Polizei und Militär gingen gegen die wütenden Menschen auf den Straßen vor und verhafteten Demonstranten. König Abdullah reiste selbst in die südliche Region und versuchte, die Stammesführer zu beruhigen. Der König braucht die Stämme, um seine Macht zu sichern. Doch die sind - zum ersten Mal - nicht wirklich zu beruhigen. Bisher sind sie von Regierung und Königshaus bevorzugt behandelt worden. Doch die Preiserhöhung trifft sie genauso wie alle anderen Jordanier.

Subventionen werden gestrichen

Auch die Öl- und Strompreise sollen steigen. Diese drohenden Preiserhöhungen verängstigen die Menschen. Denn der Winter kann auch im Wüstenstaat Jordanien empfindlich kalt werden: Temperaturen fallen bis auf Null Grad. Häuser und Wohnungen sind schlecht isoliert. Hintergrund ist, dass der Staat viele Subventionen gestrichen hat, auch für Öl und Benzin. Die Auswirkungen spüren die Menschen unmittelbar, denn Jordanien ist ein rohstoffarmes Land, das einzige im Nahen Osten ohne eigenes Öl.

Alia Al-Kammash neben ihrem Auto (Foto: Doris Bulau)

Eine eigene Wohnung bleibt vorerst ein Traum

Auf Druck von Weltbank und Internationalem Währungsfond muss Jordanien Subventionen nicht nur für Benzin, sondern auch für Wasser und Strom abbauen. Das lässt die Preise steigen  Auch Lebensmittel sind schon teurer geworden. Die alleinerziehende Mutter Alia Al-Khammash kann deshalb kaum noch ihren Kleinwagen abbezahlen und das Schulgeld für die Tochter aufbringen. Ihren Traum von einer eigenen Wohnung hat sie erst einmal aufgeschoben. Stattdessen wohnt Alia mit der 15-jährigen Tochter Dana weiter bei ihrer Mutter. Sie ist wütend: "Ich finde das falsch und ungerecht. Das ist die falsche Entscheidung zur falschen Zeit."

König als Ausputzer der Regierung

König Abdullah II. (Foto: Doris Bulau)

Muss die Politik erklären: König Abdullah II.

Obwohl der König laut Gesetz über jede Kritik erhaben ist, grummelt es merklich. Seit Beginn des arabischen Frühlings hat das Könighaus viel versprochen.

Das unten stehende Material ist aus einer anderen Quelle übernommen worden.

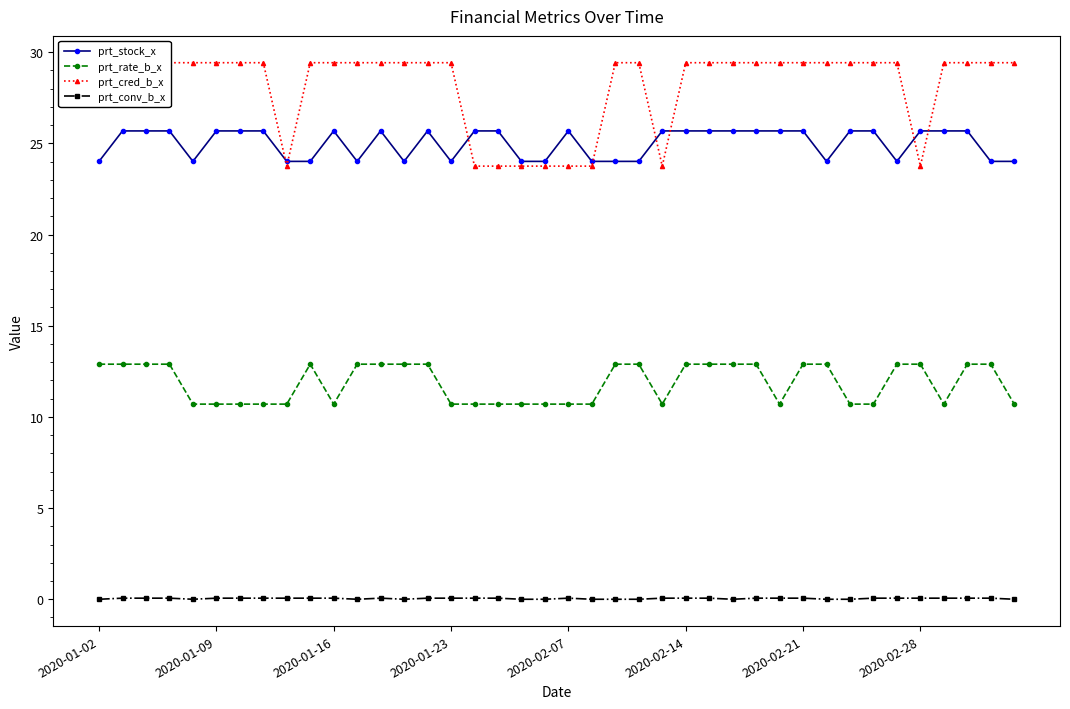

True or false: prt_rate_b_x and prt_conv_b_x cross at least once.

False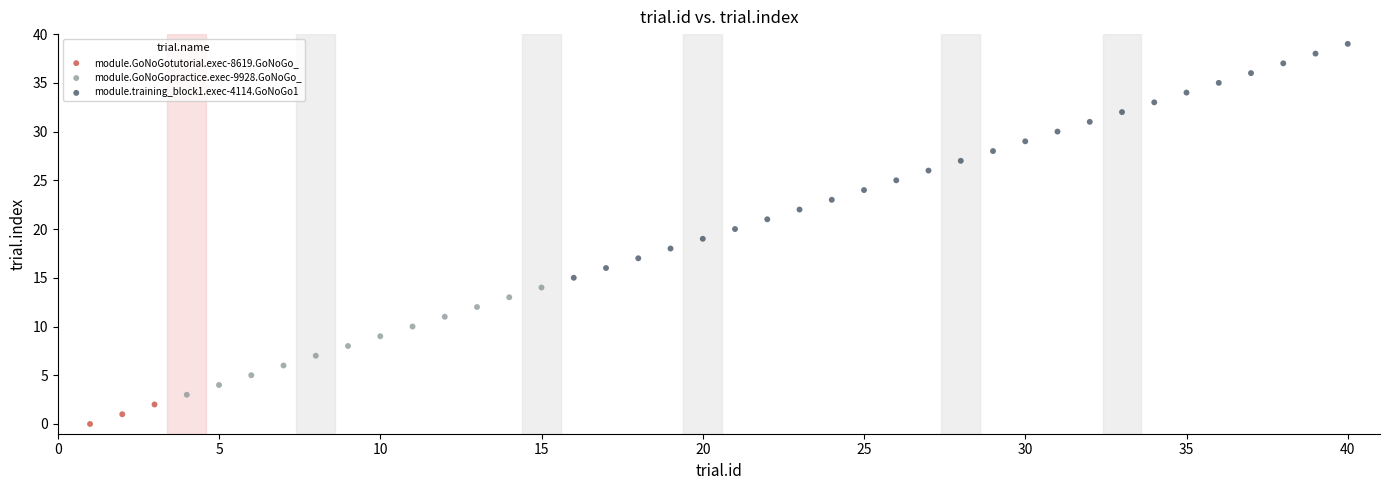

Which series contains the lowest Y value?

module.GoNoGotutorial.exec-8619.GoNoGo_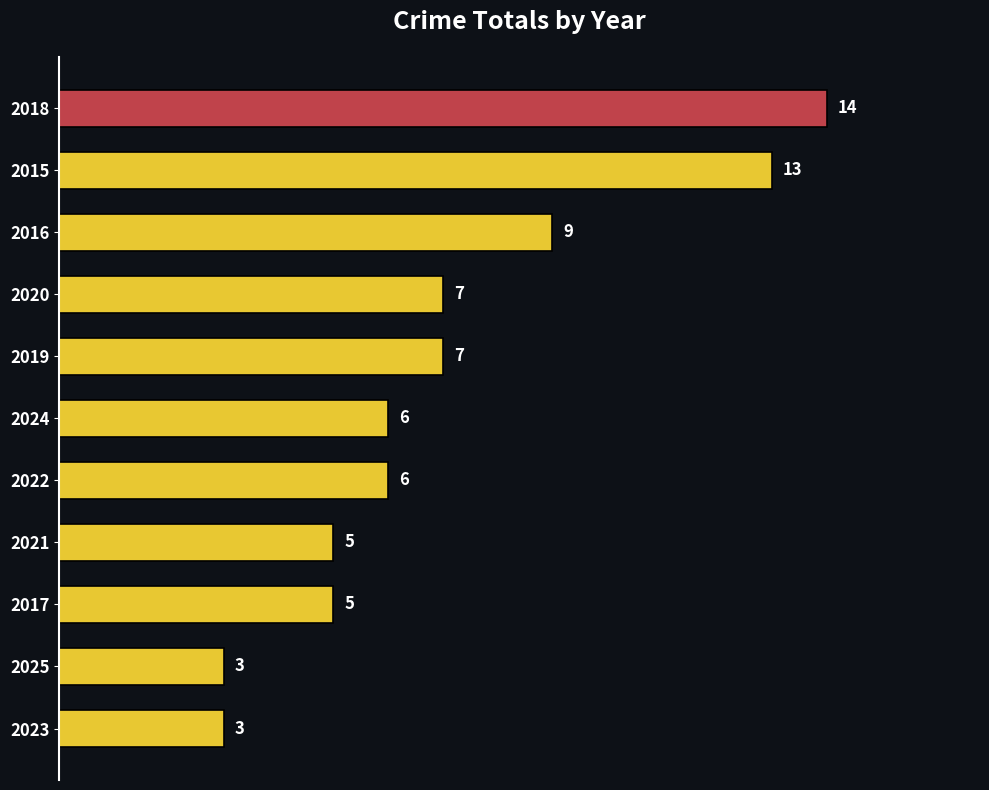

What is the difference between the maximum and minimum values?

11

Zu groß waren die Befürchtungen, auch Jordanien bleibe sonst von Umwälzungen nicht verschont. Doch viele Zusagen und Ankündigungen wie Steuerentlastungen, Korruptionsbekämpfung, weniger Schulgeld oder stabile Lebensmittelpreise wurden nicht umgesetzt.

Nun hat König Abdullah II. die Reißleine gezogen. Er kündigte an, die Energiepreise einzufrieren. Dieses Versprechen hat die Lage vorerst etwas entschärft.

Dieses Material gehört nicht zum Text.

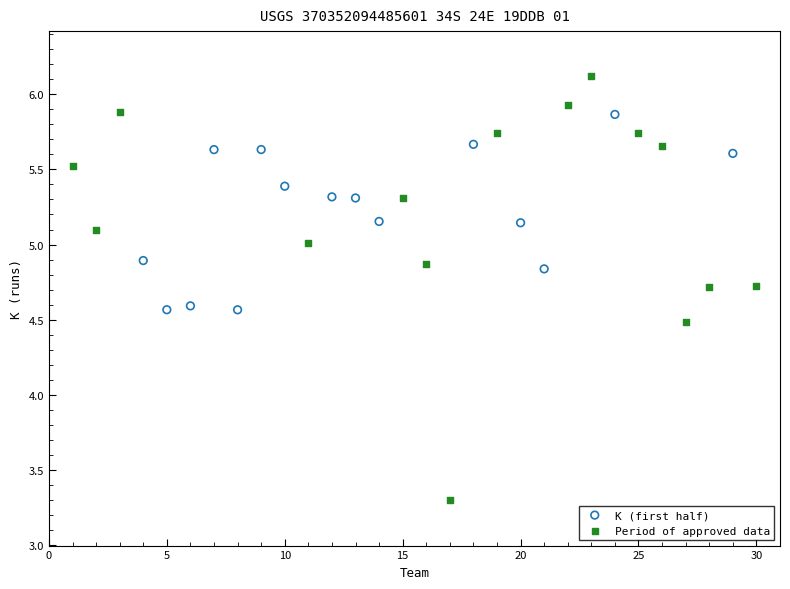

Which series reaches the maximum Y coordinate?

Period of approved data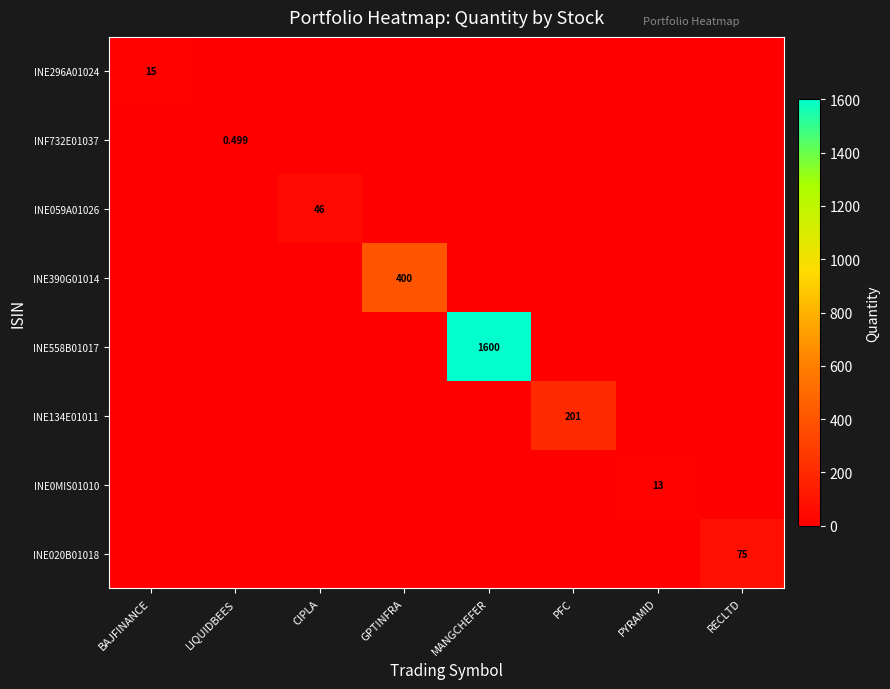

What is the highest value of the INE134E01011 series?

201.0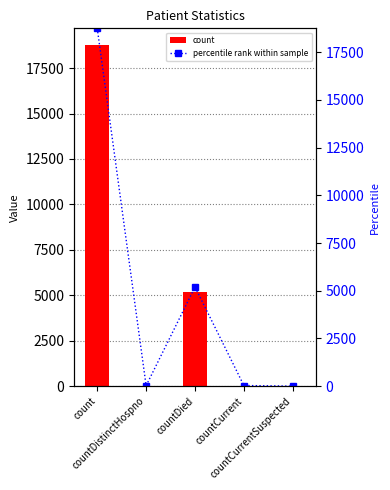

At which label does percentile rank within sample first exceed 32?

count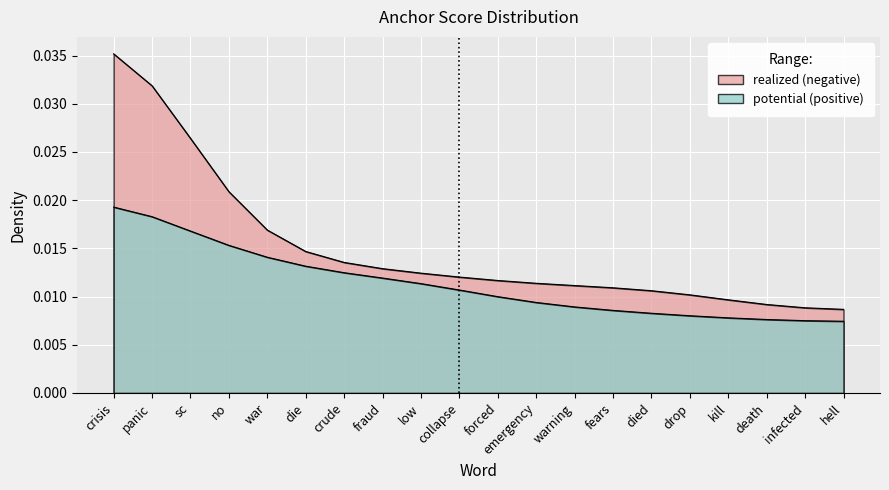

True or false: positive anchor score has a value of 0.0 at no.

False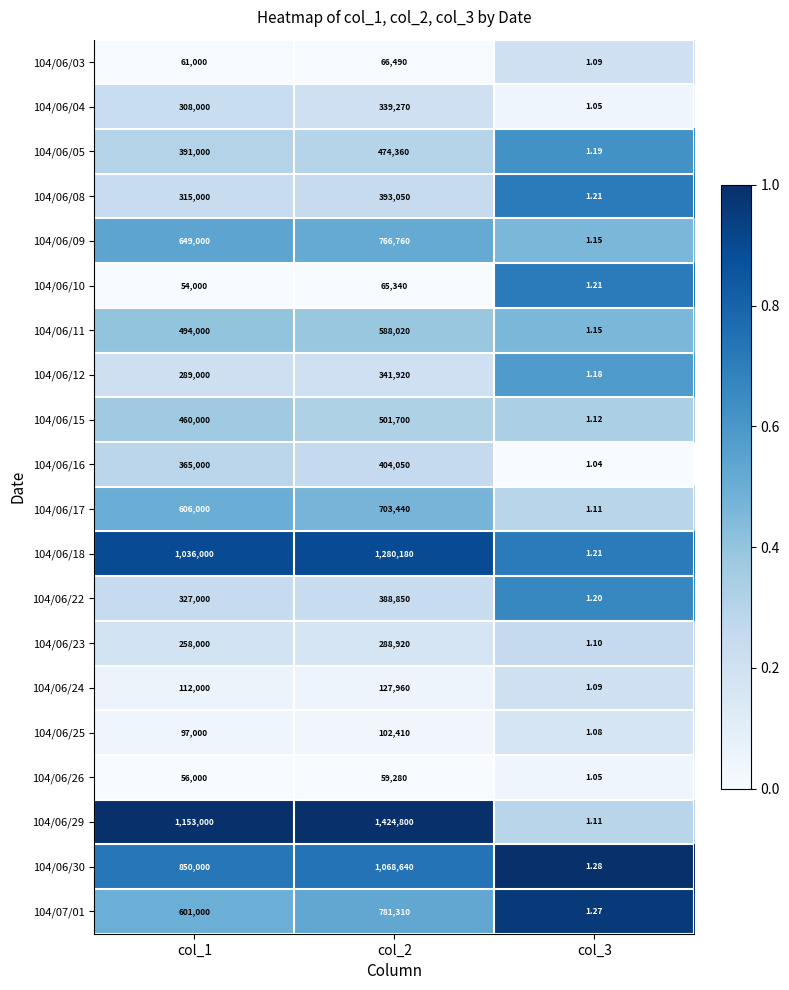

How many categories are shown in the chart?

3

König Abdullah habe einen großen Fehler der Regierung korrigiert, erklären Analysten vor Ort. Selbst die sonst so kritische Moslembruderschaft hält sich mit Demonstrationen gegen soziale Ungerechtigkeit vorerst zurück. Viele Jordanier hoffen auf das neue Wahlgesetz und Neuwahlen gegen Ende des Jahres. Doch viel mehr als eine Atempause ist das nicht.

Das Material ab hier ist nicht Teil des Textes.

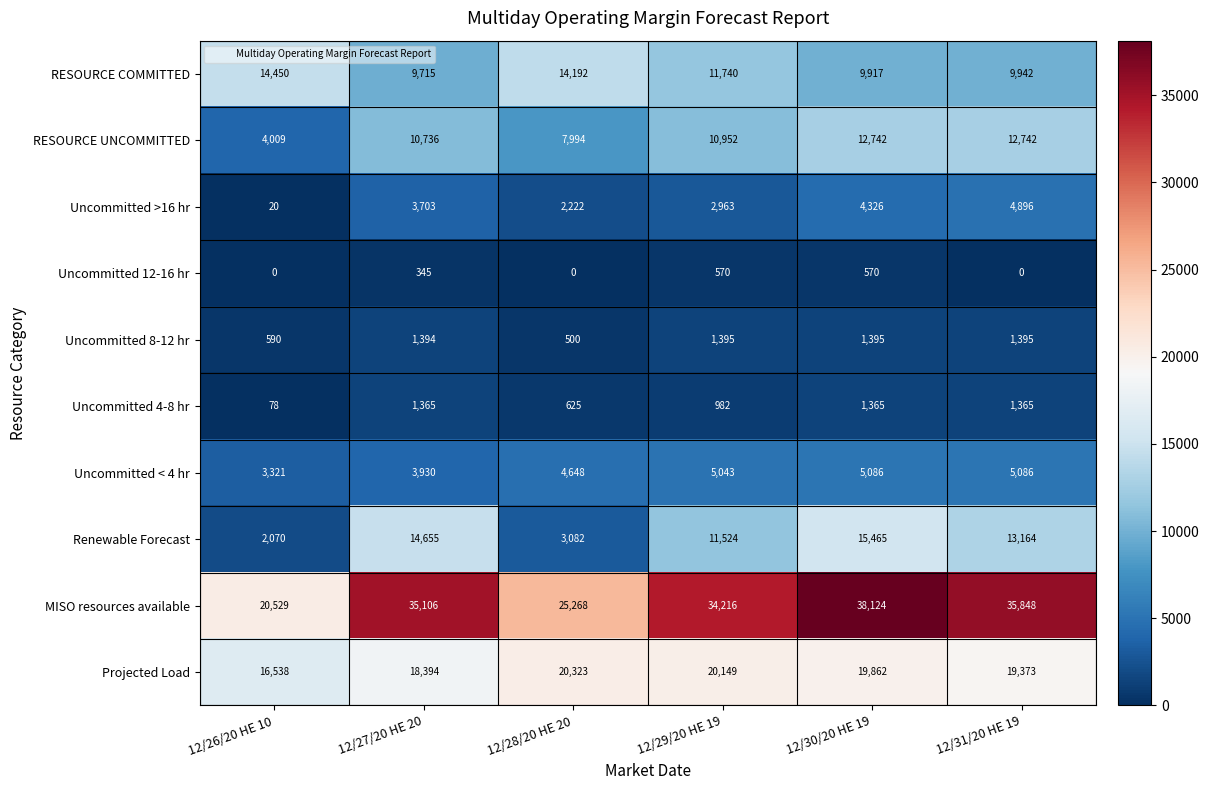

At which label is Renewable Forecast closest to 8767?

12/29/20 HE 19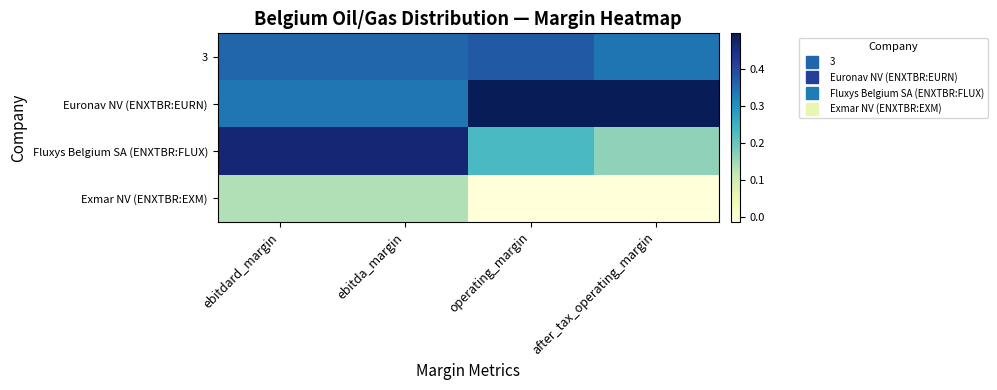

What is the spread (max minus min) of values at operating_margin?

0.5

Zusatzbelastung aus Syrien

Die Entwicklung bei seinen Nachbarn nimmt darüber hinaus Einfluss auf die Lage in Jordanien. Zuallererst der Konflikt in Syrien. Schon heute trifft der Flüchtlingsstrom von dort das Königreich hart. Etwa 200.000 Flüchtlinge bei zunehmender Tendenz belasten die fragile Infrastruktur Jordaniens. Wasser, Strom und Plätze in Schulen sind knapp. Für die Versorgung der gestrandeten Syrer veranschlagt die Regierung in Amman Kosten von über 500 Millionen Euro. Es ist unwahrscheinlich, dass die internationale Gemeinschaft trotz aller Hilfsbereitschaft einer so hohen Forderung nachkommt. Da könnte schnell Unmut bei finanziell gebeutelten Jordaniern über die Unterstützung der Flüchtlinge aufkommen.

Die Lage bleibt angespannt. "Die Jordanier sind einfach sauer", weiß Taufiq Abu Irscheid. "Sie haben ihr Vertrauen in Regierung und Königshaus verloren. Es gab zu viele Worte und Ankündigungen, man werde die Probleme ernstnehmen - aber Taten blieben bis heute aus."